### 任务说明
#1 请用两句话概括下文中关于 RAC 节点 cssd 无法启动的帖子。
#2 请接续下文中关于 RAC 节点 cssd 无法启动的帖子，从它的最后一句之后往下写。

### 选定段落
# # # # # # #

- 最后登录
- 2019-3-14
- 在线时间
- 26 小时
- 威望
- 0
- 金钱
- 197
- 注册时间
- 2013-10-19
- 阅读权限
- 10
- 帖子
- 15
- 精华
- 0
- 积分
- 0
- UID
- 1343
|
1#
发表于 2014-10-8 09:03:16
|
查看: 4392 |
回复: 2
本帖最后由 yuhuacanhong 于 2014-10-8 09:04 编辑
我有个10.2.0.4 rac in ASM 操作系统 AIX 6.1
现象是 node2 是正常,node1 cssd 起不来
具体细节如下
1 查看集群状态 on node1
lqdydb1->crsctl check crs
Failure 1 contacting CSS daemon
Cannot communicate with CRS
Cannot communicate with EVM
lqydb1->crsctl start crs
Attempting to start CRS stack
The CRS stack will be started shortly
2查看node 1 crsd.log,ocssd.log 因为没有起来所有没有任何输出
一直在不停的报错
2014-10-03 09:05:20.702: [ CRSRTI][1]32CSS is not ready. Received status 3 from CSS. Waiting for good status ..
2014-10-03 09:05:19.356: [ CSSCLNT][1]clsssInitNative: connect failed, rc 9
2014-10-03 09:05:19.357: [ CRSRTI][1]32CSS is not ready. Received status 3 from CSS. Waiting for good status ..
2014-10-03 09:05:20.702: [ COMMCRS][261]clsc_connect: (1106704d0) no listener at (ADDRESS=(PROTOCOL=ipc)(KEY=OCSSD_LL_lqydb2_crs))
2014-10-03 09:05:20.702: [ CSSCLNT][1]clsssInitNative: connect failed, rc 9
2014-10-03 09:05:20.702: [ CRSRTI][1]32CSS is not ready. Received status 3 from CSS. Waiting for good status ..
2014-10-03 09:05:22.041: [ COMMCRS][263]clsc_connect: (1106704d0) no listener at (ADDRESS=(PROTOCOL=ipc)(KEY=OCSSD_LL_lqydb2_crs))

# # # # # # #

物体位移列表
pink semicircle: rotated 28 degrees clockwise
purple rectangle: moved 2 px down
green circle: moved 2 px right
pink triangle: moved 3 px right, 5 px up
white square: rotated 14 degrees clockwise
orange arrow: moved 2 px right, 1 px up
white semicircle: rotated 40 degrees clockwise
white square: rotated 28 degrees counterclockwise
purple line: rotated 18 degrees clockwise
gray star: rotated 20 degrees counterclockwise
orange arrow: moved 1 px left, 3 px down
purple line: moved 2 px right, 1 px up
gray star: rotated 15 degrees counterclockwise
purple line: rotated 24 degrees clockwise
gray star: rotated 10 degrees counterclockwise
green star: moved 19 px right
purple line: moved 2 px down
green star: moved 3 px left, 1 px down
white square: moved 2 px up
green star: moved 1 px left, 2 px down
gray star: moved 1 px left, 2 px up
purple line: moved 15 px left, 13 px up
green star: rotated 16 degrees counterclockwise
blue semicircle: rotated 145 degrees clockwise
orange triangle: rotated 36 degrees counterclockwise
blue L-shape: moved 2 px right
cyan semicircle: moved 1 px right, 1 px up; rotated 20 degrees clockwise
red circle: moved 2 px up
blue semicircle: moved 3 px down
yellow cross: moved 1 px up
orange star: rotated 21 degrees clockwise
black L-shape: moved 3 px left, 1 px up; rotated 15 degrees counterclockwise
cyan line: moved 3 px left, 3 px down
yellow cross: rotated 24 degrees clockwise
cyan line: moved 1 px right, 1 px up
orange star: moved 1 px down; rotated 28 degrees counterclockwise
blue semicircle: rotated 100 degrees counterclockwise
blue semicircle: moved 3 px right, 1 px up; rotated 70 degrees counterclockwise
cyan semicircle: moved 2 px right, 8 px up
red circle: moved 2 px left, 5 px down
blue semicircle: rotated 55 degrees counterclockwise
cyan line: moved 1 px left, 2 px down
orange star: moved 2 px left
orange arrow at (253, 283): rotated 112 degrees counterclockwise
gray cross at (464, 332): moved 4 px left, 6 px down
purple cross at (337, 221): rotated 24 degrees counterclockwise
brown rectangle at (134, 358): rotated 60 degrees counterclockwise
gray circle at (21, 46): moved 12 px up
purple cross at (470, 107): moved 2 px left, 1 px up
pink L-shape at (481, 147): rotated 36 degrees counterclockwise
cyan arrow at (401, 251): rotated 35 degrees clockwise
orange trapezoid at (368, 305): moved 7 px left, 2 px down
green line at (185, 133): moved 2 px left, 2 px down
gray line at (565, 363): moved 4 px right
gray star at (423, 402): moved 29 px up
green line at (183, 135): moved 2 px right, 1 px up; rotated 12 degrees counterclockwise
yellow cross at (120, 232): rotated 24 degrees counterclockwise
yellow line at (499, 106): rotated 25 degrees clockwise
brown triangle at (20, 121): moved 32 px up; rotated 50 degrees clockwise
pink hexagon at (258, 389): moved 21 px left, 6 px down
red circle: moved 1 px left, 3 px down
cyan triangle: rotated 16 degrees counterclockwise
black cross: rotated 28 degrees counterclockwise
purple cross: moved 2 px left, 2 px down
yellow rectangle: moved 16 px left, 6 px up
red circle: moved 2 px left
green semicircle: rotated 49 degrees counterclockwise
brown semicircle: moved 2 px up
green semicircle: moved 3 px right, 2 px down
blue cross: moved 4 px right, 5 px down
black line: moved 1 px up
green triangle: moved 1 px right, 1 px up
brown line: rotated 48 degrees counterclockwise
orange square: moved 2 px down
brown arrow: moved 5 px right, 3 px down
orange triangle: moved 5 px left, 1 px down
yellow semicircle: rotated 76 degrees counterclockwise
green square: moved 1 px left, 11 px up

# # # # # # #

### 各题答案
#1 发帖人有一套运行在 AIX 6.1 上、使用 ASM 的 10.2.0.4 RAC，其中 node2 正常，node1 的 cssd 却起不来。在 node1 上检查集群状态时，系统报告无法与 CSS 守护进程、CRS 和 EVM 通信；尝试启动 CRS 后，日志仍不停报错，显示 CSS 未就绪、连接失败。

#2
2014-10-03 09:05:22.041: [ CSSCLNT][1]clsssInitNative: connect failed, rc 9
3查看ocr磁盘
crw-rw---- 1 oracle oinstall 28, 8 Oct 03 19:59 /dev/rhdisk10
crw-rw---- 1 oracle oinstall 28, 13 Oct 03 19:59 /dev/rhdisk11
crw-rw---- 1 oracle oinstall 28, 0 Oct 03 19:59 /dev/rhdisk12
crw-rw---- 1 oracle oinstall 28, 3 Oct 02 00:05 /dev/rhdisk13
crw-rw---- 1 oracle oinstall 28, 6 Oct 03 19:59 /dev/rhdisk14
crw-rw---- 1 oracle oinstall 28, 1 Oct 03 19:59 /dev/rhdisk15
crw-rw---- 1 root oinstall 28, 12 Oct 02 00:05 /dev/rhdisk2
crw-rw---- 1 oracle oinstall 28, 11 Oct 03 20:46 /dev/rhdisk3
crw-rw---- 1 oracle oinstall 28, 9 Oct 03 20:46 /dev/rhdisk4
crw-rw---- 1 oracle oinstall 28, 5 Oct 03 20:46 /dev/rhdisk5
crw-rw---- 1 root oinstall 28, 2 Oct 02 00:05 /dev/rhdisk6
crw-rw---- 1 oracle oinstall 28, 4 Oct 03 19:59 /dev/rhdisk7
crw-rw---- 1 oracle oinstall 28, 7 Oct 02 00:05 /dev/rhdisk8
crw-rw---- 1 oracle oinstall 28, 10 Oct 03 19:59 /dev/rhdisk
磁盘属性正常,和正常的2号节点一样正常。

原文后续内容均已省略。